_Source material_.
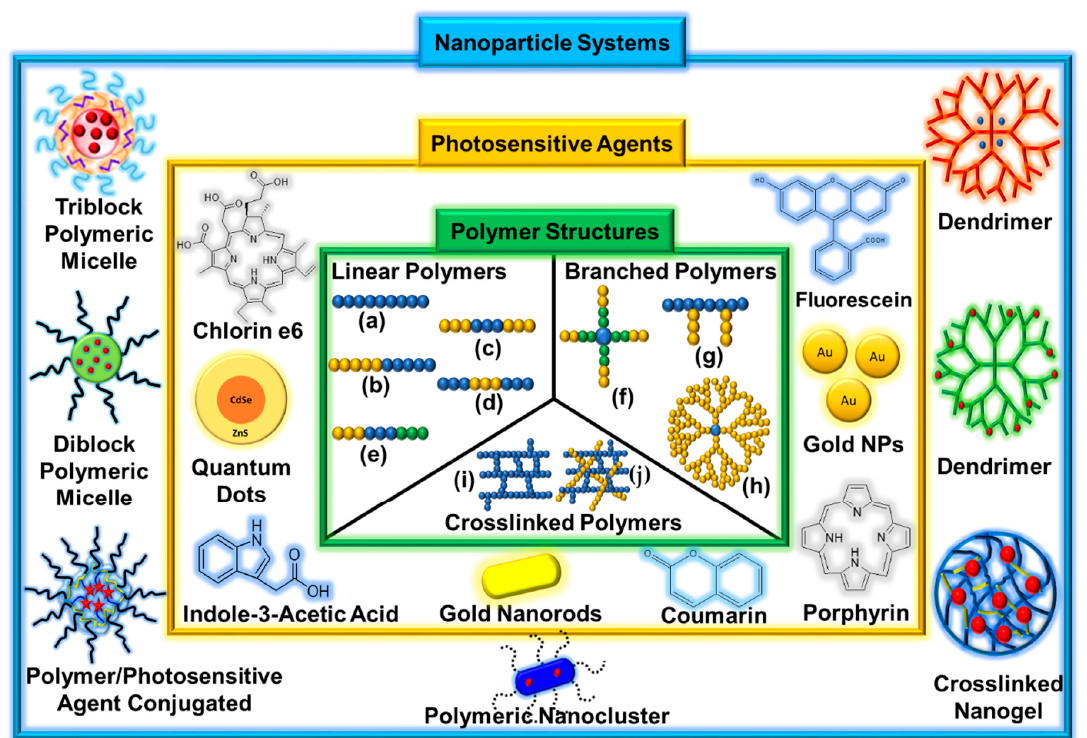
Figure 2. Schematic illustration of polymer structures, photosensitive agents, and nanoparticle systems. ( a ) Homopolymer, ( b ) AB-type diblock copolymer, ( c ) ABA-type triblock copolymer, ( d ) BAB-type triblock copolymer, ( e ) ABC-type triblock copolymer, ( f ) star-shaped block copolymer, ( g ) graft copolymer, ( h ) dendrimer, ( i ) polymer networks, and ( j ) interpenetrating polymer networks (IPN).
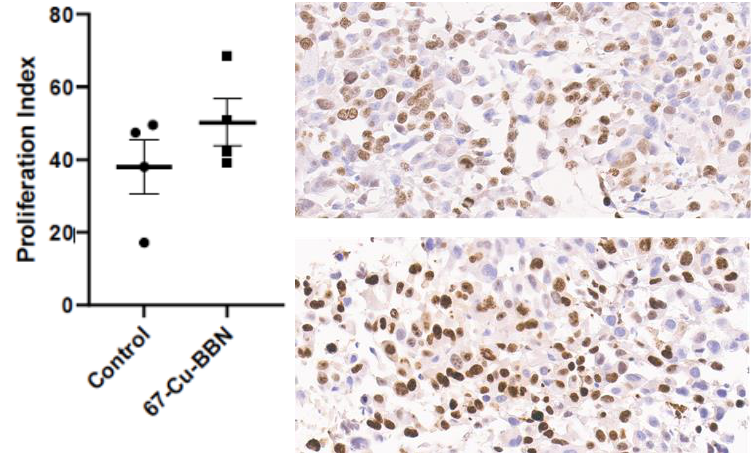
Figure 5. Proliferation index in areas of tumors without necrosis, immune infiltrate or host mouse stroma. The left graph depicts PI values from 4 tumors collected from either saline (control) or 144 MBq [ 67 Cu]Cu-SAR-BBN group. On the right, a fixed field (20 × magnification) was used to identify a region of interest (ROI) containing proliferating tumor cells (not stroma, necrosis, or immune infiltrate). The tumor from mouse 48—control group and tumor from mouse 44—[ 67 Cu]Cu-SAR-BBN group are shown in the top and bottom panels, respectively.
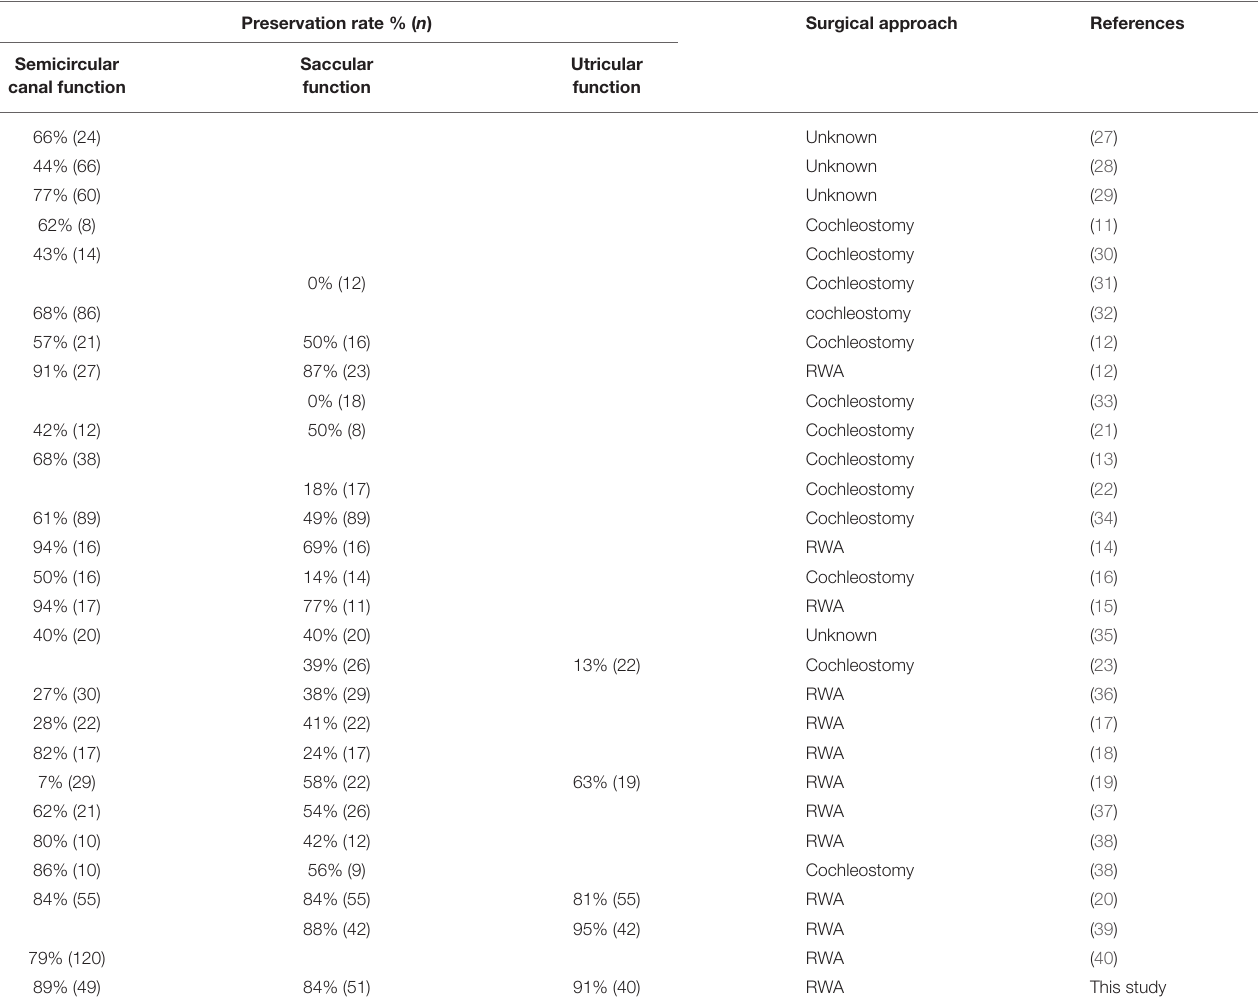
TABLE 3 | The frequencies of post-operative vestibular preservation in the literature. Preservation rate % ( n ) Surgical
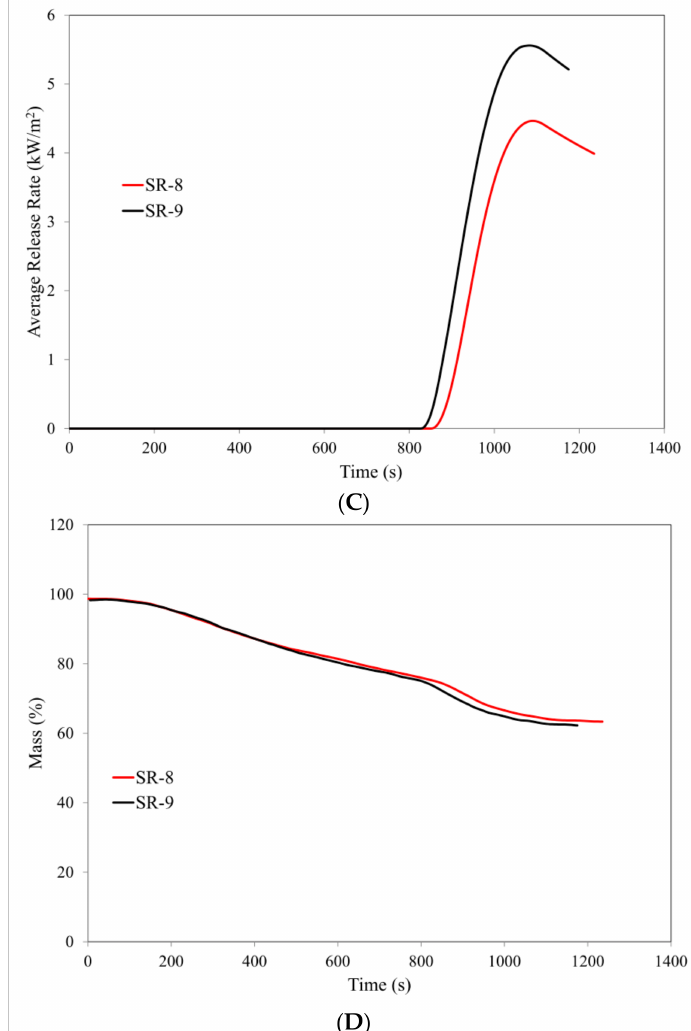
Figure 11. Cone calorimetry analysis: ( A ) max heat release rate, ( B ) total heat released, ( C ) average release rate (ARHE), ( D ) mass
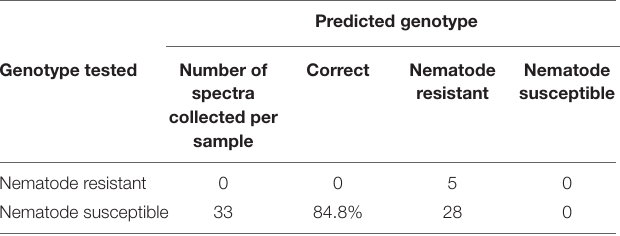
TABLE 7 | Prediction results of Tamrun OL11 using PLS-DA model from Table 6 .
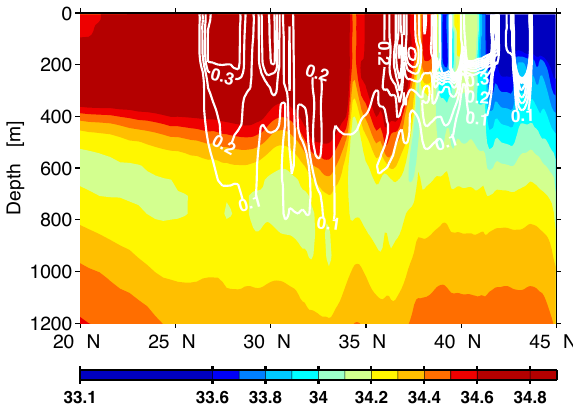
Fig. 13. Simulated (nominal year 1996 simulation) salinity (in color) and 137 Cs activities (white contours) in units mBql − 1 along 150 ◦ E on 1 April, one year after the 137 Cs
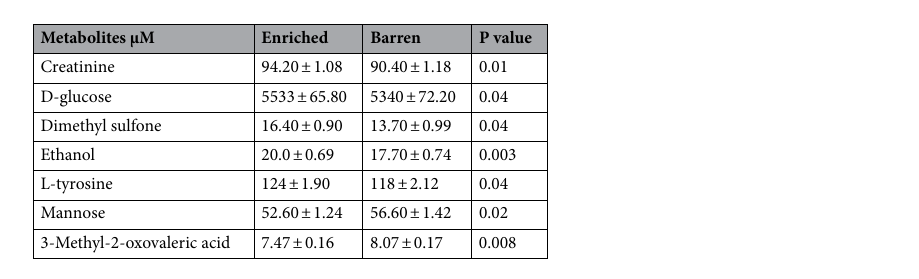
Table 2. Least squared means and SE of the concentration of significant serum metabolites in animals housed in enriched and barren environments at week 8, 9 and 22.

_Work instructions_.
Output exactly the span of lines from the top of the listing through the line holding "TABLE 3 | The", and leave every picture out.

_Task solution_.
Figure 2. Schematic illustration of polymer structures, photosensitive agents, and nanoparticle systems. ( a ) Homopolymer, ( b ) AB-type diblock copolymer, ( c ) ABA-type triblock copolymer, ( d ) BAB-type triblock copolymer, ( e ) ABC-type triblock copolymer, ( f ) star-shaped block copolymer, ( g ) graft copolymer, ( h ) dendrimer, ( i ) polymer networks, and ( j ) interpenetrating polymer networks (IPN).
Figure 5. Proliferation index in areas of tumors without necrosis, immune infiltrate or host mouse stroma. The left graph depicts PI values from 4 tumors collected from either saline (control) or 144 MBq [ 67 Cu]Cu-SAR-BBN group. On the right, a fixed field (20 × magnification) was used to identify a region of interest (ROI) containing proliferating tumor cells (not stroma, necrosis, or immune infiltrate). The tumor from mouse 48—control group and tumor from mouse 44—[ 67 Cu]Cu-SAR-BBN group are shown in the top and bottom panels, respectively.
TABLE 3 | The frequencies of post-operative vestibular preservation in the literature. Preservation rate % ( n ) Surgical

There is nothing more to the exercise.